Talent kennt keine Herkunft

Albstadt/Stuttgart, 16.11.2018

Talent kennt keine Herkunft

Elma Adrovic aus Albstadt wurde als eine von 51 Stipendiaten in das Programm „Talent im Land“ aufgenommen.

 

Mit dem Stipendienprogramm „Talent im Land“ (TiL) unterstützen die Baden-Württemberg Stiftung und die Robert Bosch Stiftung seit 2003 begabte Schüler auf ihrem Weg zum Abitur oder zur Fachhochschulreife.

Talent kennt keine Herkunft

51 neue Stipendiaten werden seit September auf ihrem Bildungsweg umfassend unterstützt. Sie wurden am Mittwoch von Kultusministerin Dr. Susanne Eisenmann sowie dem Geschäftsführer der Baden-Württemberg Stiftung, Christoph Dahl und Uta-Micaela Dürig, stellvertretende Vorsitzende der Geschäftsführung der Robert Bosch Stiftung GmbH, feierlich im Neuen Schloss in Stuttgart in das Programm aufgenommen.
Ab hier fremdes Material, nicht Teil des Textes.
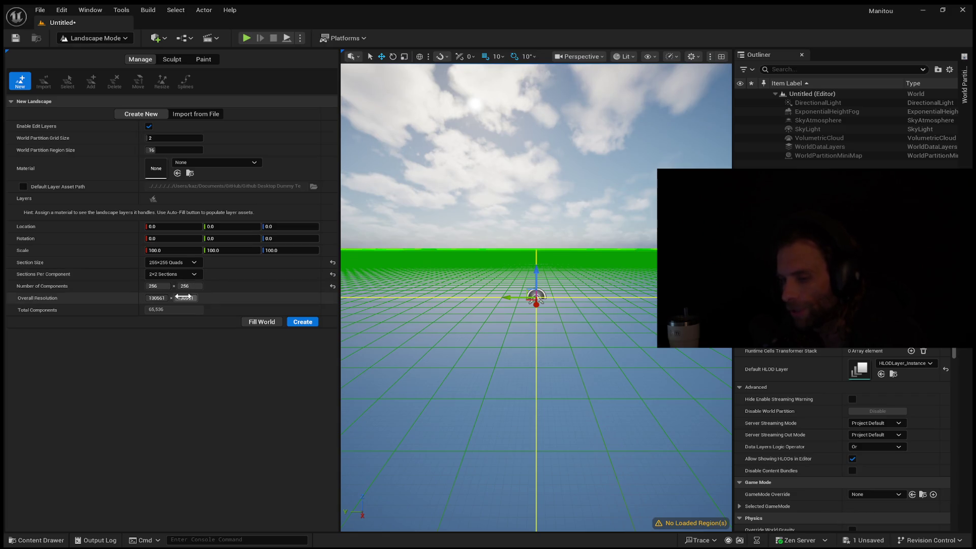
Set the Number of Components to 140 for both X and Y.
left_click_drag(158, 286, 145, 287)
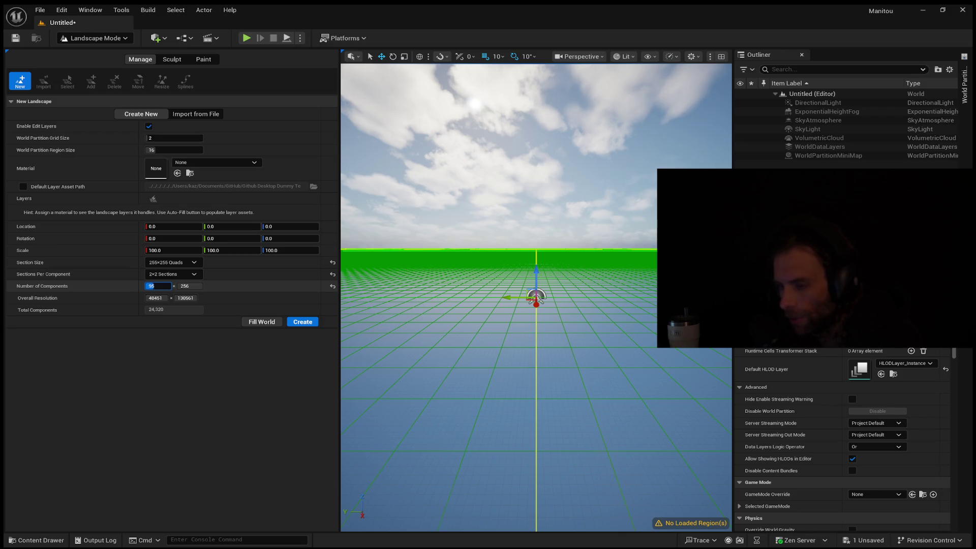
left_click(166, 287)
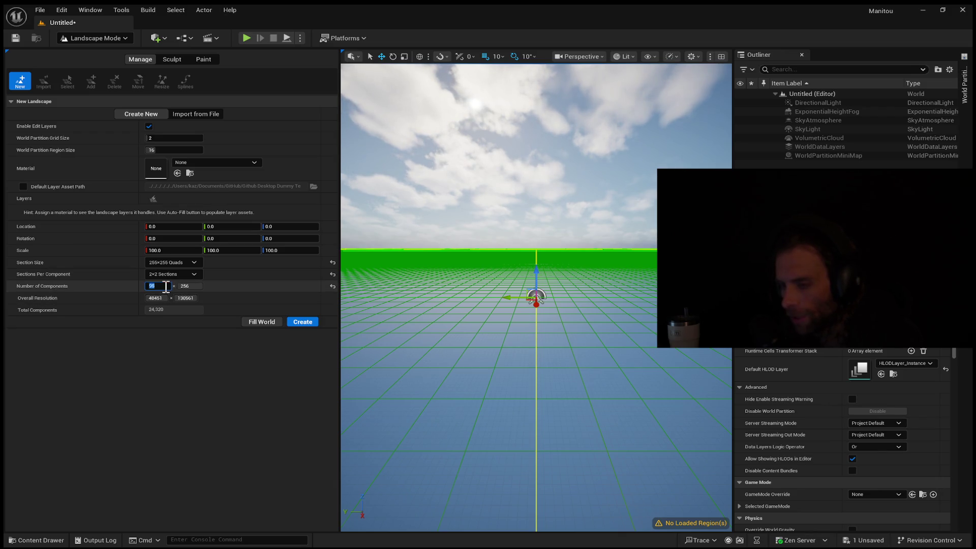
type("140")
key("Tab")
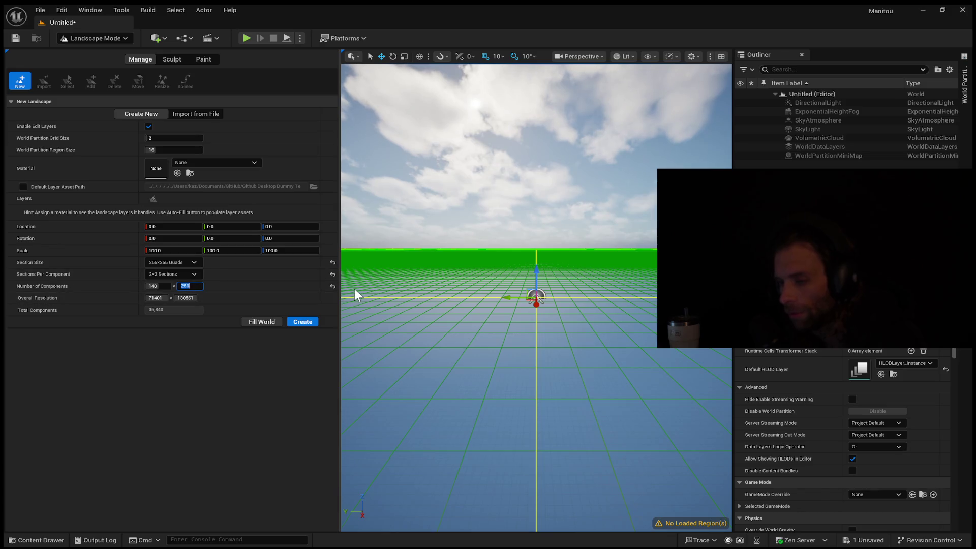
type("140")
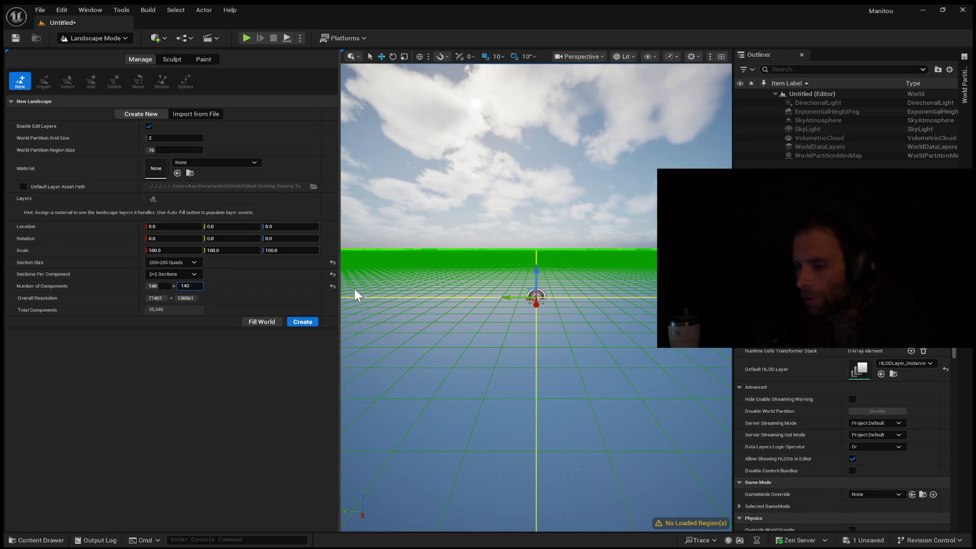
key("Return")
Mit dabei: Elma Adrovic aus Albstadt. Die 18-Jährige geht in die 12 Klasse des Wirtschaftsgymnasiums Ebingen, ist in Montenegro aufgewachsen und kam vor einem Jahr nach Albstadt. „Die Deutsche Sprache habe ich mir selbst beigebracht“, erzählt sie. Die talentierte junge Frau interessiert sich für logisches Denken sowie die Fächer Mathe, Physik, Chemie und Biologie. Daher möchte sie nach dem Abitur auch Mathematik studieren. In ihrer Freizeit geht Elma zum Joggen oder liest ein Buch. Neben der Schule gibt sie noch Nachhilfe.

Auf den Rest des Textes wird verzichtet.